Cash’s no longer king, so Comyn seeks out the alpha Fox; AFL defamation case coast to coast
It’s been a ruthless game of hardball between the banks and the billionaire Fox family, with both sides at each other for nigh on six months over the future of cash-in-transit firm Armaguard, which company executives say is on the verge of going bust.
Linfox acquired Armaguard in 2003 and that was just fine, for a while, but paywave and the pandemic did no favours for the future of cash; apart from the elderly, few people carry it in their pocket any more and the drop in volume has made armoured trucking a rather unprofitable enterprise.
Not just unprofitable, but loss-making. The Fox family has even taken to pouring millions of dollars into Armaguard just to keep it running during these times of distress. Meanwhile, its leaders have run a blade through the business, cutting staff, axing depots, figuring out ways to conserve a bit of coin.
It’s why Linfox has been putting the hard word on Armaguard’s customers – the banks – to pay more for the service. A deal is quite close, we’re told, but it’s been a journey getting to this point. The Linfox leadership even agreed to a forensic audit of its accounts, if only to convince everyone that they weren’t lying about their wailings of insolvency.
Expectedly, Peter Fox, executive chairman, has been a figurehead in the negotiations alongside board director and former ACTU secretary Bill Kelty and CFO Michael Pickard. Battling on the other side of the table has been Australian Banking Association CEO Anna Bligh and her chair Ross McEwan, acting on behalf of the big four, McEwan also being the outgoing chief executive of NAB.
No one involved would dispute that these conversations have been blunt, maybe even heated.
But Margin Call has heard of an impasse that saw Commonwealth Bank CEO Matt Comyn, who sits on the ABA’s council, to go over Peter’s head and seek a face-to-face meeting with his father, Lindsay Fox, such was his frustration with Peter.
Asked if that meeting was sought to correct the progress of the negotiations, a CBA spokesman said: “We can confirm that Matt has met with Mr Fox. The discussion though will have to remain private.” Make of that what you will.
We did hear details of the meeting elsewhere, including that Fox the Elder ultimately shrugged off the problem and told Comyn that whatever had become of this Armaguard palaver was best left with Peter to figure out. After all, he’s the executive chairman.

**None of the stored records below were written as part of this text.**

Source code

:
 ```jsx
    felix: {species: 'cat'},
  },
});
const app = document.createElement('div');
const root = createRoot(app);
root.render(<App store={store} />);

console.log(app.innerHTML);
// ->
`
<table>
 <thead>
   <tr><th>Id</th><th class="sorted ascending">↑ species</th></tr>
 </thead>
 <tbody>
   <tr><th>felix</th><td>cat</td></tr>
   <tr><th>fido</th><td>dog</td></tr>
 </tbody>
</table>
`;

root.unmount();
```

And besides, these days Lindsay is taken up with more pressing matters … like figuring out what delights and surprises to bestow upon guests at his next birthday party! His 87th birthday is only a few weeks away.
Legal to and fro
A desperate bid from Glen Bartlett, former president of AFL club Melbourne, who’s fighting so very hard to have a defamation action against his old club heard in the wilds of Perth and not Victoria, where it’s claimed his reputation was shredded.
Deciding on this jurisdictional quirk is Federal Court judge Craig Colvin. He took arguments on Tuesday and reserved his decision, so we’ll see where he lands. Most of the characters involved in this saga, as well as the witnesses, live in Melbourne, but Bartlett is jonesing for the west – and we think we might know why.
Anyone just catching up on this need only be apprised of the most salient points, namely that Bartlett quit as Demons president in April 2021 and alleges that several board members defamed him in published and unpublished remarks once he’d gone.
A lawyer himself, Bartlett filed his defamation claim last year in the WA Supreme Court but Justice Marcus Solomon, hearing arguments from the club, kicked the case back to Victoria because, well, everyone involved lives there.
Bartlett’s team then tried to stay that decision, which Solomon refused. Not to be deterred, they then tried to stay the decision to refuse the stay, and that also went bust. So, now they’re filing for the case to be transferred out of the Supreme Court altogether and into the Federal Court, which is what Colvin is considering. This, argued barrister Sandip Mukerjea, appearing for the club, constitutes an abuse of process.
What’s Bartlett’s play? Well, lawyers know something the rest of us don’t, which is that anyone suing for defamation generally wants their case to be heard in WA because it’s so plaintiff-friendly. It’s not even a joke to call it the wild west; cases aren’t subject to uniform defamation law and there’s no serious harm requirement. The rules are much looser; it’s tennis without the net.
Bartlett is merely arguing that he can’t receive a fair trial in Victoria, and also that he has a national reputation to protect, the Federal Court therefore being the most appropriate forum to run the case. Maybe so.
Colvin has the option of accepting the transfer and keeping the matter in WA, but he could also accept the case and shunt it to the Federal Court’s Victorian registry, saving everyone on the air miles. A third option is to kick it back to the Victorian Supreme Court.
There’s a lot riding on the decision. It’s almost as exciting as figuring out where the AFL grand final will be played.